→ **What you are asked to do**
Repeat exactly the lines that begin at the one containing "Новая система Orthodrive" and end at the final line of the records; include no pictures and nothing else.

[Page-level text extractions]
----

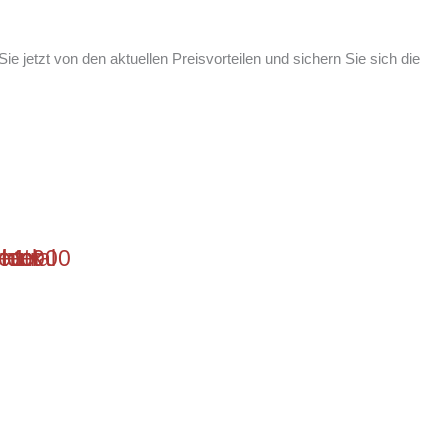
n Sie jetzt von den aktuellen Preisvorteilen und sichern Sie sich die
t 1.000
utral
lock
hter
ment
s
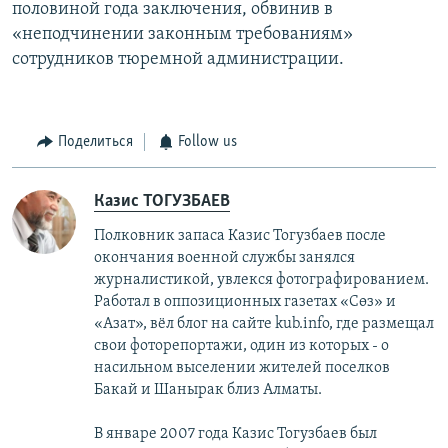
половиной года заключения, обвинив в
«неподчинении законным требованиям»
сотрудников тюремной администрации.
Поделиться
Follow us
Казис ТОГУЗБАЕВ
Полковник запаса Казис Тогузбаев после
окончания военной службы занялся
журналистикой, увлекся фотографированием.
Работал в оппозиционных газетах «Сөз» и
«Азат», вёл блог на сайте kub.info, где размещал
свои фоторепортажи, один из которых - о
насильном выселении жителей поселков
Бакай и Шанырак близ Алматы.
В январе 2007 года Казис Тогузбаев был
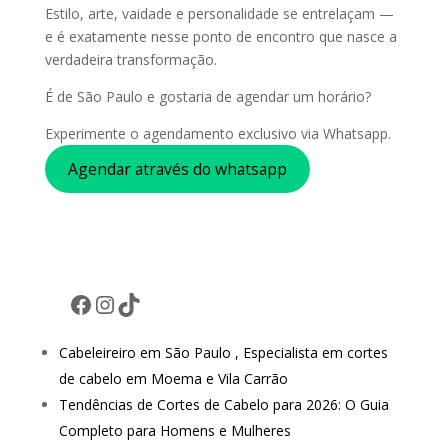
Estilo, arte, vaidade e personalidade se entrelaçam —
e é exatamente nesse ponto de encontro que nasce a
verdadeira transformação.
É de São Paulo e gostaria de agendar um horário?
Experimente o agendamento exclusivo via Whatsapp.
Agendar através do whatsapp
Facebook
Instagram
TikTok
Cabeleireiro em São Paulo , Especialista em cortes
de cabelo em Moema e Vila Carrão
Tendências de Cortes de Cabelo para 2026: O Guia
Completo para Homens e Mulheres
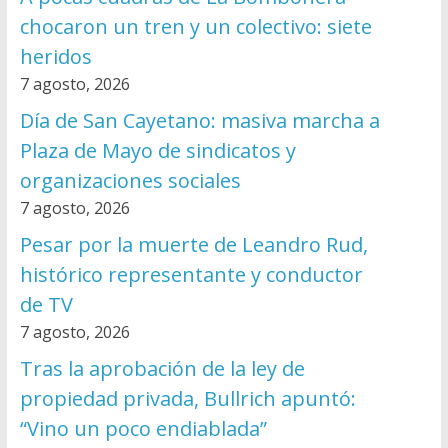
chocaron un tren y un colectivo: siete
heridos
7 agosto, 2026
Día de San Cayetano: masiva marcha a
Plaza de Mayo de sindicatos y
organizaciones sociales
7 agosto, 2026
Pesar por la muerte de Leandro Rud,
histórico representante y conductor
de TV
7 agosto, 2026
Tras la aprobación de la ley de
propiedad privada, Bullrich apuntó:
“Vino un poco endiablada”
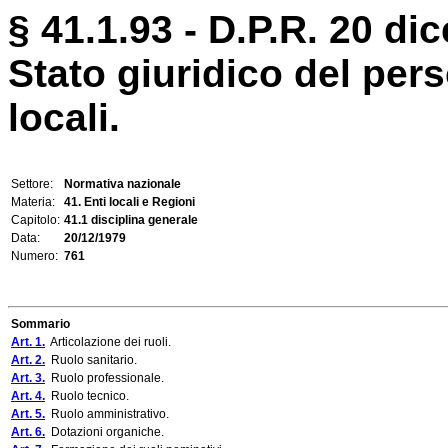
§ 41.1.93 - D.P.R. 20 di
Stato giuridico del pers
locali.
Settore:
Normativa nazionale
Materia:
41. Enti locali e Regioni
Capitolo:
41.1 disciplina generale
Data:
20/12/1979
Numero:
761
Sommario
Art. 1.
Articolazione dei ruoli.
Art. 2.
Ruolo sanitario.
Art. 3.
Ruolo professionale.
Art. 4.
Ruolo tecnico.
Art. 5.
Ruolo amministrativo.
Art. 6.
Dotazioni organiche.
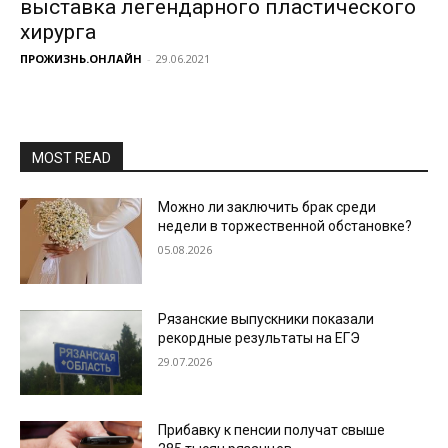
выставка легендарного пластического
хирурга
ПРОЖИЗНЬ.ОНЛАЙН
-
29.06.2021
MOST READ
Можно ли заключить брак среди
недели в торжественной обстановке?
05.08.2026
Рязанские выпускники показали
рекордные результаты на ЕГЭ
29.07.2026
Прибавку к пенсии получат свыше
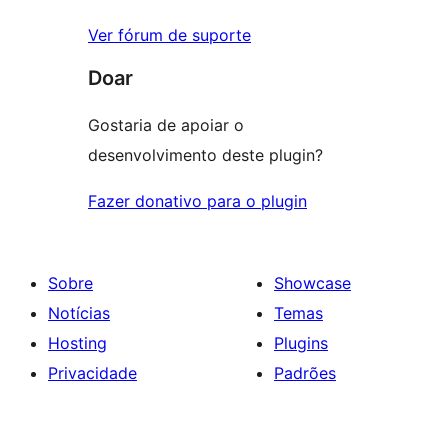
Ver fórum de suporte
Doar
Gostaria de apoiar o
desenvolvimento deste plugin?
Fazer donativo para o plugin
Sobre
Showcase
Notícias
Temas
Hosting
Plugins
Privacidade
Padrões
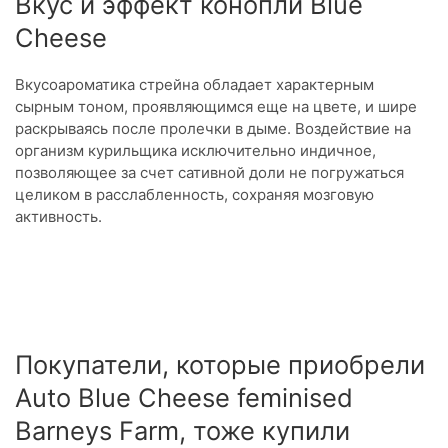
Вкус и эффект конопли Blue
Cheese
Вкусоароматика стрейна обладает характерным
сырным тоном, проявляющимся еще на цвете, и шире
раскрываясь после пролечки в дыме. Воздействие на
организм курильщика исключительно индичное,
позволяющее за счет сативной доли не погружаться
целиком в расслабленность, сохраняя мозговую
активность.
Покупатели, которые приобрели
Auto Blue Cheese feminised
Barneys Farm, тоже купили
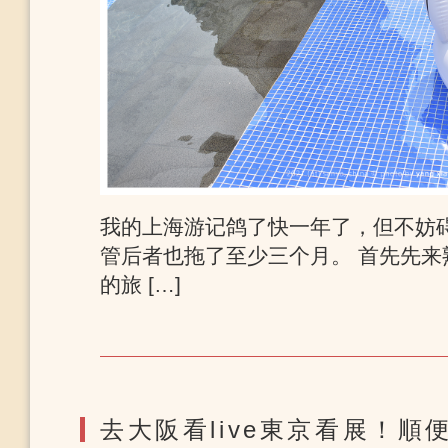
我的上海游记鸽了快一年了，但不妨
管后者也拖了至少三个月。 首先先来
的旅 […]
去大阪看live東京看展！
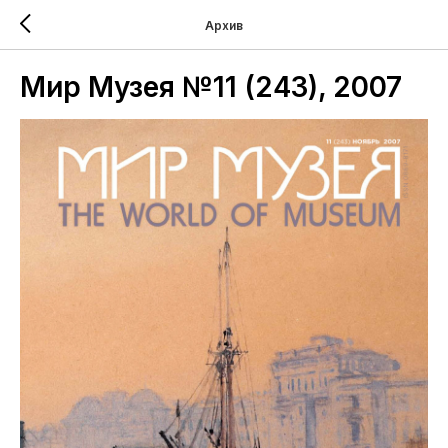
Архив
Мир Музея №11 (243), 2007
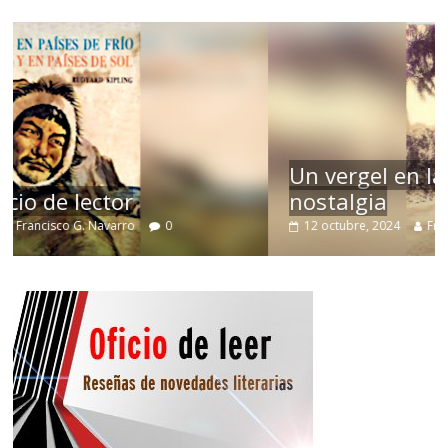
Un vergel en las nieblas de la
nostalgia
12 octubre, 2024
Francisco G. Navarro
0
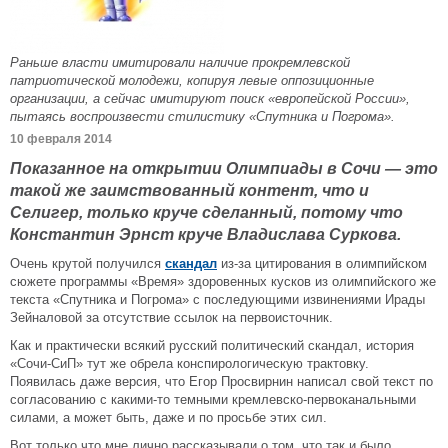
Раньше власти имитировали наличие прокремлевской
патриотической молодежи, копируя левые оппозиционные
организации, а сейчас имитируют поиск «европейской России»,
пытаясь воспроизвести стилистику «Спутника и Погрома».
10 февраля 2014
Показанное на открытии Олимпиады в Сочи — это
такой же заимствованный контент, что и
Селигер, только круче сделанный, потому что
Константин Эрнст круче Владислава Суркова.
Очень крутой получился
скандал
из-за цитирования в олимпийском
сюжете программы «Время» здоровенных кусков из олимпийского же
текста «Спутника и Погрома» с последующими извинениями Ирады
Зейналовой за отсутствие ссылок на первоисточник.
Как и практически всякий русский политический скандал, история
«Сочи-СиП» тут же обрела конспирологическую трактовку.
Появилась даже версия, что Егор Просвирнин написал свой текст по
согласованию с какими-то темными кремлевско-первоканальными
силами, а может быть, даже и по просьбе этих сил.
Вот только что мне лично рассказывали о том, что так и было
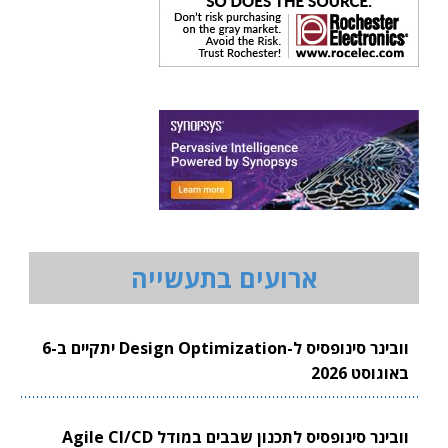
ארועים בתעשייה
וובינר סינופסיס ל-Design Optimization יתקיים ב-6
באוגוסט 2026
וובינר סינופסיס לתכנון שבבים במודל Agile CI/CD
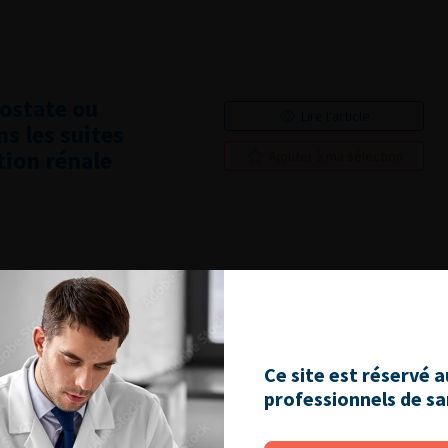
rostate ou
Lire l'article
s les suites
ion rénale
Ajouter à ma sélection
e l’endométriose
Lire l'article
s de 12 cas
Ajouter à ma sélection
Ce site est réservé 
professionnels de s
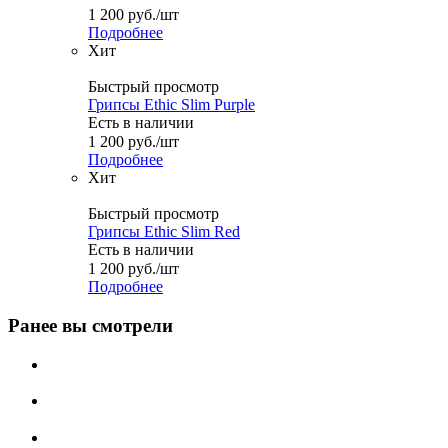
1 200
руб.
/шт
Подробнее
Хит
Быстрый просмотр
Грипсы Ethic Slim Purple
Есть в наличии
1 200
руб.
/шт
Подробнее
Хит
Быстрый просмотр
Грипсы Ethic Slim Red
Есть в наличии
1 200
руб.
/шт
Подробнее
Ранее вы смотрели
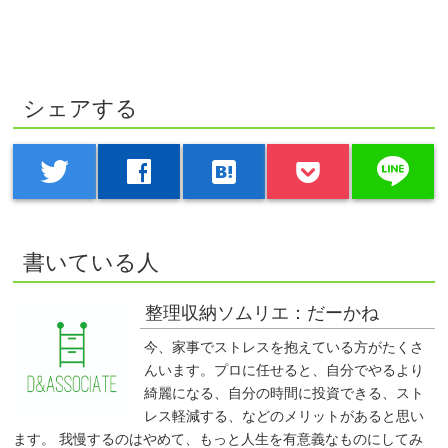
シェアする
line
twitter
facebook
hatenabookmark
書いている人
整理収納ソムリエ：だーかね
今、家事でストレスを抱えている方がたくさ
んいます。プロに任せると、自分でやるより
綺麗になる、自分の時間に投資できる、スト
レス軽減する、などのメリットがあると思い
ます。 我慢するのはやめて、もっと人生を有意義なものにしてみ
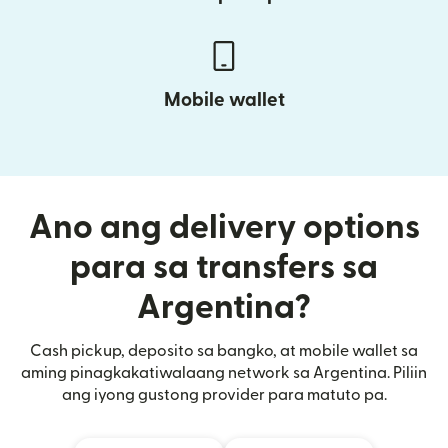
Mobile wallet
Ano ang delivery options
para sa transfers sa
Argentina?
Cash pickup, deposito sa bangko, at mobile wallet sa
aming pinagkakatiwalaang network sa Argentina. Piliin
ang iyong gustong provider para matuto pa.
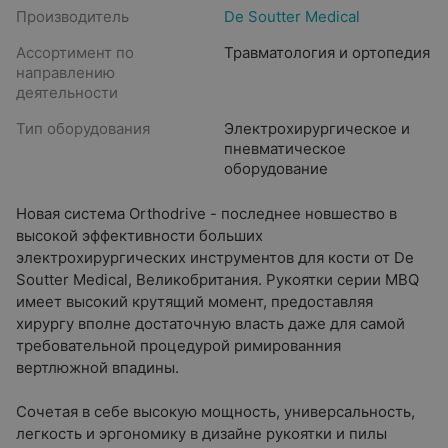
Производитель
De Soutter Medical
Ассортимент по
Травматология и ортопедия
направлению
деятельности
Тип оборудования
Электрохирургическое и
пневматическое
оборудование
Новая система Orthodrive - последнее новшество в
высокой эффективности больших
электрохирургических инструментов для кости от De
Soutter Medical, Великобритания. Рукоятки серии MBQ
имеет высокий крутящий момент, предоставляя
хирургу вполне достаточную власть даже для самой
требовательной процедурой римированния
вертлюжной впадины.
Сочетая в себе высокую мощность, универсальность,
легкость и эргономику в дизайне рукоятки и пилы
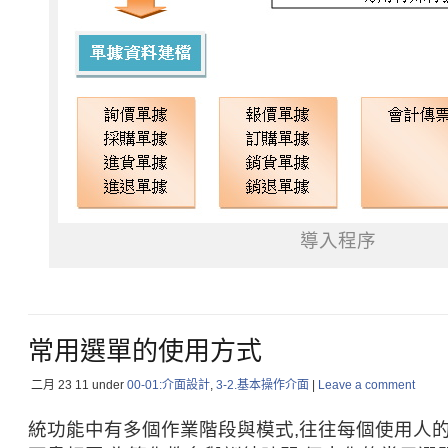
導入程序
常用選單的使用方式
二月 23
11
under
00-01:介面設計
,
3-2.基本操作介面
|
Leave a comment
統功能中有多個作業階段與模式,往往每個使用人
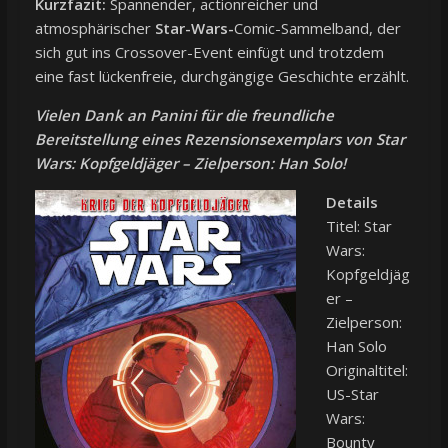
Kurzfazit:
Spannender, actionreicher und
atmosphärischer
Star-Wars-
Comic-Sammelband, der
sich gut ins Crossover-Event einfügt und trotzdem
eine fast lückenfreie, durchgängige Geschichte erzählt.
Vielen Dank an Panini für die freundliche
Bereitstellung eines Rezensionsexemplars von Star
Wars: Kopfgeldjäger – Zielperson: Han Solo!
Details
Titel: Star
Wars:
Kopfgeldjäg
er –
Zielperson:
Han Solo
Originaltitel:
US-Star
Wars:
Bounty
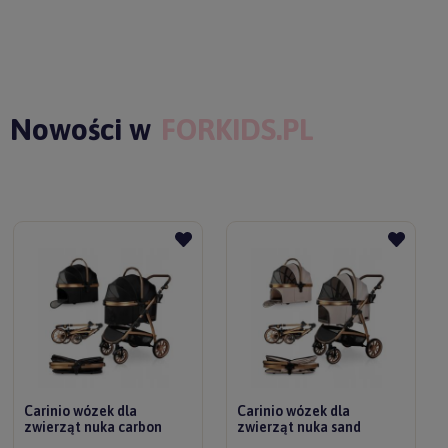
Nowości w
FORKIDS.PL
Carinio wózek dla
Carinio wózek dla
zwierząt nuka carbon
zwierząt nuka sand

----

→ **Output of the task**
Новая система Orthodrive - последнее новшество в
высокой эффективности больших
электрохирургических инструментов для кости от De
Soutter Medical, Великобритания. Рукоятки серии MBQ
имеет высокий крутящий момент, предоставляя
хирургу вполне достаточную власть даже для самой
требовательной процедурой римированния
вертлюжной впадины.
Сочетая в себе высокую мощность, универсальность,
легкость и эргономику в дизайне рукоятки и пилы
導入程序
常用選單的使用方式
二月 23
11
under
00-01:介面設計
,
3-2.基本操作介面
|
Leave a comment
統功能中有多個作業階段與模式,往往每個使用人
Kurzfazit:
Spannender, actionreicher und
atmosphärischer
Star-Wars-
Comic-Sammelband, der
sich gut ins Crossover-Event einfügt und trotzdem
eine fast lückenfreie, durchgängige Geschichte erzählt.
Vielen Dank an Panini für die freundliche
Bereitstellung eines Rezensionsexemplars von Star
Wars: Kopfgeldjäger – Zielperson: Han Solo!
Details
Titel: Star
Wars:
Kopfgeldjäg
er –
Zielperson:
Han Solo
Originaltitel:
US-Star
Wars:
Bounty
Nowości w
FORKIDS.PL
Carinio wózek dla
Carinio wózek dla
zwierząt nuka carbon
zwierząt nuka sand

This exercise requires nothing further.